Saved data entries
____

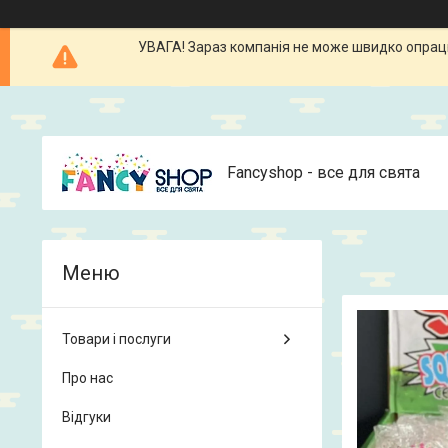
УВАГА! Зараз компанія не може швидко опрацюв
Fancyshop - все для свята
Товари і послуги
Про нас
Відгуки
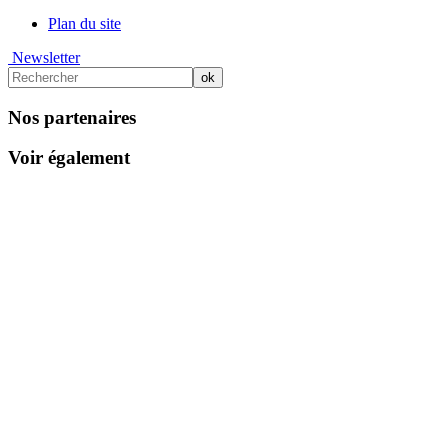
Plan du site
Newsletter
Nos partenaires
Voir également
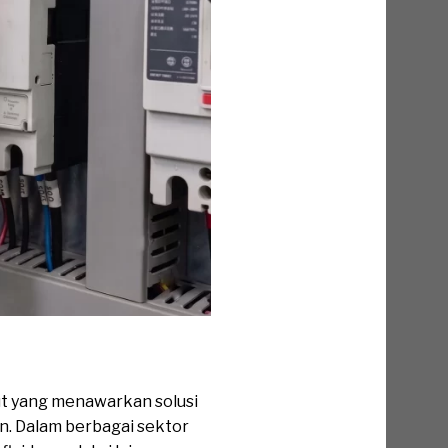
t yang menawarkan solusi
n. Dalam berbagai sektor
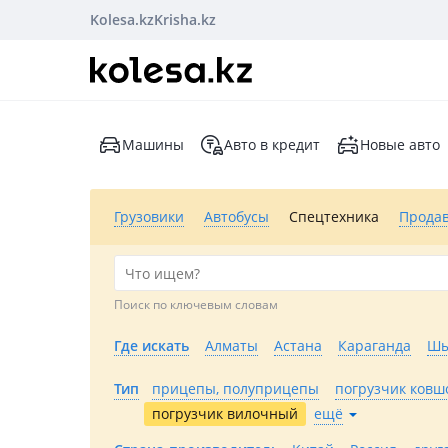
Kolesa.kz
Krisha.kz
Машины
Авто в кредит
Новые авто
Грузовики
Автобусы
Спецтехника
Прода
Поиск по ключевым словам
Где искать
Алматы
Астана
Караганда
Шы
Тип
прицепы, полуприцепы
погрузчик ков
погрузчик вилочный
ещё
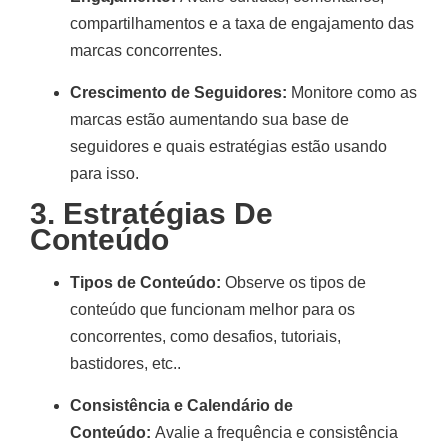
compartilhamentos e a taxa de engajamento das
marcas concorrentes
.
Crescimento de Seguidores:
Monitore como as
marcas estão aumentando sua base de
seguidores e quais estratégias estão usando
para isso
.
3.
Estratégias De
Conteúdo
Tipos de Conteúdo:
Observe os tipos de
conteúdo que funcionam melhor para os
concorrentes, como desafios, tutoriais,
bastidores, etc.
.
Consistência e Calendário de
Conteúdo:
Avalie a frequência e consistência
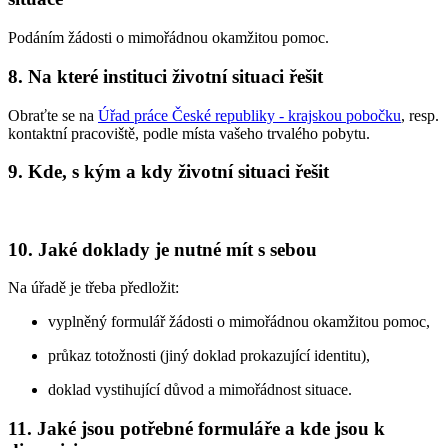
Podáním žádosti o mimořádnou okamžitou pomoc.
8. Na které instituci životní situaci řešit
Obraťte se na
Úřad práce České republiky - krajskou pobočku
, resp.
kontaktní pracoviště, podle místa vašeho trvalého pobytu.
9. Kde, s kým a kdy životní situaci řešit
10. Jaké doklady je nutné mít s sebou
Na úřadě je třeba předložit:
vyplněný formulář žádosti o mimořádnou okamžitou pomoc,
průkaz totožnosti (jiný doklad prokazující identitu),
doklad vystihující důvod a mimořádnost situace.
11. Jaké jsou potřebné formuláře a kde jsou k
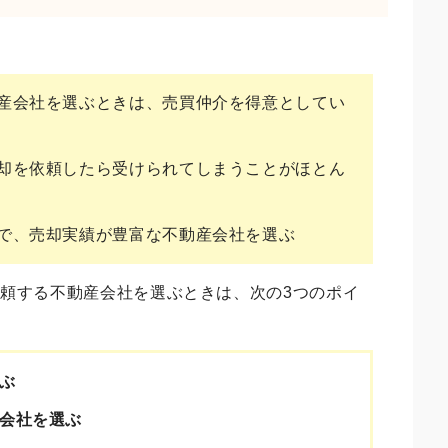
産会社を選ぶときは、売買仲介を得意としてい
却を依頼したら受けられてしまうことがほとん
で、売却実績が豊富な不動産会社を選ぶ
頼する不動産会社を選ぶときは、次の3つのポイ
ぶ
会社を選ぶ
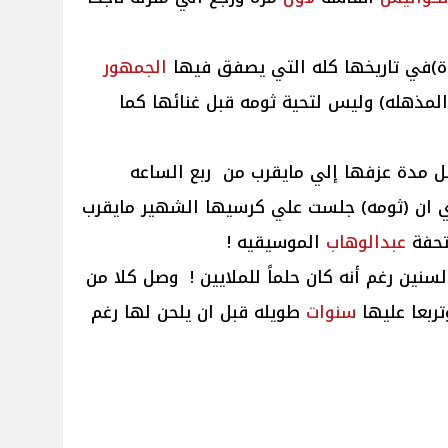
يدة)في تاريخها كله التي يصفق فيها
الجمهور
المذهله) وليس لتحية ثومه قبل غنائها كما
ل مدة عزفها إلي مايقرب من ربع الساعه
ي ان (ثومه) جلست علي كرسيها الشهير مايقرب
حفة
عبدالوهاب
الموسيقيه !
نين رغم أنه كان حلماً للملايين ! وصل كلا من
تربعا عليها
سنوات
طويله قبل ان يلحن لها رغم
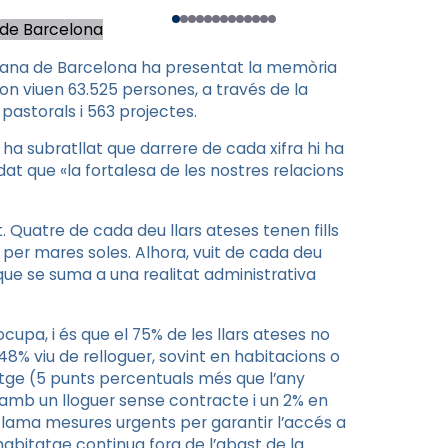
 de Barcelona
cesana de Barcelona ha presentat la memòria
on viuen 63.525 persones, a través de la
pastorals i 563 projectes.
, ha subratllat que darrere de cada xifra hi ha
dat que «la fortalesa de les nostres relacions
 Quatre de cada deu llars ateses tenen fills
per mares soles. Alhora, vuit de cada deu
que se suma a una realitat administrativa
cupa, i és que el 75% de les llars ateses no
8% viu de relloguer, sovint en habitacions o
atge (5 punts percentuals més que l’any
 amb un lloguer sense contracte i un 2% en
eclama mesures urgents per garantir l’accés a
’habitatge continua fora de l’abast de la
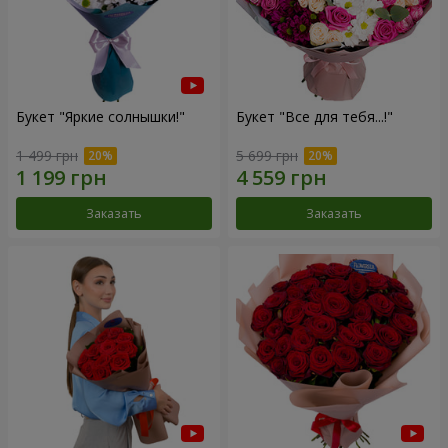
Букет "Яркие солнышки!"
Букет "Все для тебя...!"
1 499 грн
5 699 грн
Заказать
Заказать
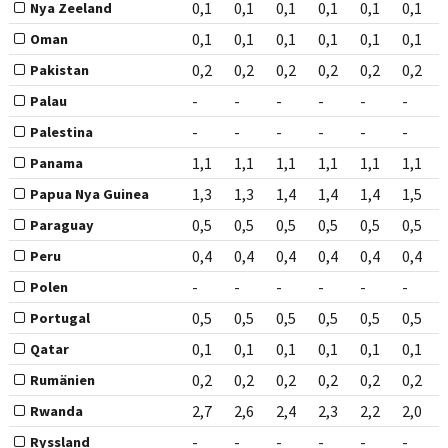
0,1
0,1
0,1
0,1
0,1
0,1
Nya Zeeland
0,1
0,1
0,1
0,1
0,1
0,1
Oman
0,2
0,2
0,2
0,2
0,2
0,2
Pakistan
-
-
-
-
-
-
Palau
-
-
-
-
-
-
Palestina
1,1
1,1
1,1
1,1
1,1
1,1
Panama
1,3
1,3
1,4
1,4
1,4
1,5
Papua Nya Guinea
0,5
0,5
0,5
0,5
0,5
0,5
Paraguay
0,4
0,4
0,4
0,4
0,4
0,4
Peru
-
-
-
-
-
-
Polen
0,5
0,5
0,5
0,5
0,5
0,5
Portugal
0,1
0,1
0,1
0,1
0,1
0,1
Qatar
0,2
0,2
0,2
0,2
0,2
0,2
Rumänien
2,7
2,6
2,4
2,3
2,2
2,0
Rwanda
-
-
-
-
-
-
Ryssland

____

_Work instruction_
Hand back the records above exactly as they are, pictures excluded.

_Finished task_
УВАГА! Зараз компанія не може швидко опрацюв
Fancyshop - все для свята
Товари і послуги
Про нас
Відгуки
Plan du site
Newsletter
Nos partenaires
Voir également
t yang menawarkan solusi
n. Dalam berbagai sektor
Kolesa.kz
Krisha.kz
Машины
Авто в кредит
Новые авто
Грузовики
Автобусы
Спецтехника
Прода
Поиск по ключевым словам
Где искать
Алматы
Астана
Караганда
Шы
Тип
прицепы, полуприцепы
погрузчик ков
погрузчик вилочный
ещё
compartilhamentos e a taxa de engajamento das
marcas concorrentes
.
Crescimento de Seguidores:
Monitore como as
marcas estão aumentando sua base de
seguidores e quais estratégias estão usando
para isso
.
3.
Estratégias De
Conteúdo
Tipos de Conteúdo:
Observe os tipos de
conteúdo que funcionam melhor para os
concorrentes, como desafios, tutoriais,
bastidores, etc.
.
Consistência e Calendário de
Conteúdo:
Avalie a frequência e consistência
Podáním žádosti o mimořádnou okamžitou pomoc.
8. Na které instituci životní situaci řešit
Obraťte se na
Úřad práce České republiky - krajskou pobočku
, resp.
kontaktní pracoviště, podle místa vašeho trvalého pobytu.
9. Kde, s kým a kdy životní situaci řešit
10. Jaké doklady je nutné mít s sebou
Na úřadě je třeba předložit:
vyplněný formulář žádosti o mimořádnou okamžitou pomoc,
průkaz totožnosti (jiný doklad prokazující identitu),
doklad vystihující důvod a mimořádnost situace.
11. Jaké jsou potřebné formuláře a kde jsou k
産会社を選ぶときは、売買仲介を得意としてい
却を依頼したら受けられてしまうことがほとん
で、売却実績が豊富な不動産会社を選ぶ
頼する不動産会社を選ぶときは、次の3つのポイ
ぶ
会社を選ぶ
يدة)في تاريخها كله التي يصفق فيها
الجمهور
المذهله) وليس لتحية ثومه قبل غنائها كما
ل مدة عزفها إلي مايقرب من ربع الساعه
ي ان (ثومه) جلست علي كرسيها الشهير مايقرب
حفة
عبدالوهاب
الموسيقيه !
نين رغم أنه كان حلماً للملايين ! وصل كلا من
تربعا عليها
سنوات
طويله قبل ان يلحن لها رغم
 de Barcelona
cesana de Barcelona ha presentat la memòria
on viuen 63.525 persones, a través de la
pastorals i 563 projectes.
, ha subratllat que darrere de cada xifra hi ha
dat que «la fortalesa de les nostres relacions
 Quatre de cada deu llars ateses tenen fills
per mares soles. Alhora, vuit de cada deu
que se suma a una realitat administrativa
cupa, i és que el 75% de les llars ateses no
8% viu de relloguer, sovint en habitacions o
atge (5 punts percentuals més que l’any
 amb un lloguer sense contracte i un 2% en
eclama mesures urgents per garantir l’accés a
’habitatge continua fora de l’abast de la
Букет "Яркие солнышки!"
Букет "Все для тебя...!"
1 499 грн
5 699 грн
Заказать
Заказать
0,1
0,1
0,1
0,1
0,1
0,1
Nya Zeeland
0,1
0,1
0,1
0,1
0,1
0,1
Oman
0,2
0,2
0,2
0,2
0,2
0,2
Pakistan
-
-
-
-
-
-
Palau
-
-
-
-
-
-
Palestina
1,1
1,1
1,1
1,1
1,1
1,1
Panama
1,3
1,3
1,4
1,4
1,4
1,5
Papua Nya Guinea
0,5
0,5
0,5
0,5
0,5
0,5
Paraguay
0,4
0,4
0,4
0,4
0,4
0,4
Peru
-
-
-
-
-
-
Polen
0,5
0,5
0,5
0,5
0,5
0,5
Portugal
0,1
0,1
0,1
0,1
0,1
0,1
Qatar
0,2
0,2
0,2
0,2
0,2
0,2
Rumänien
2,7
2,6
2,4
2,3
2,2
2,0
Rwanda
-
-
-
-
-
-
Ryssland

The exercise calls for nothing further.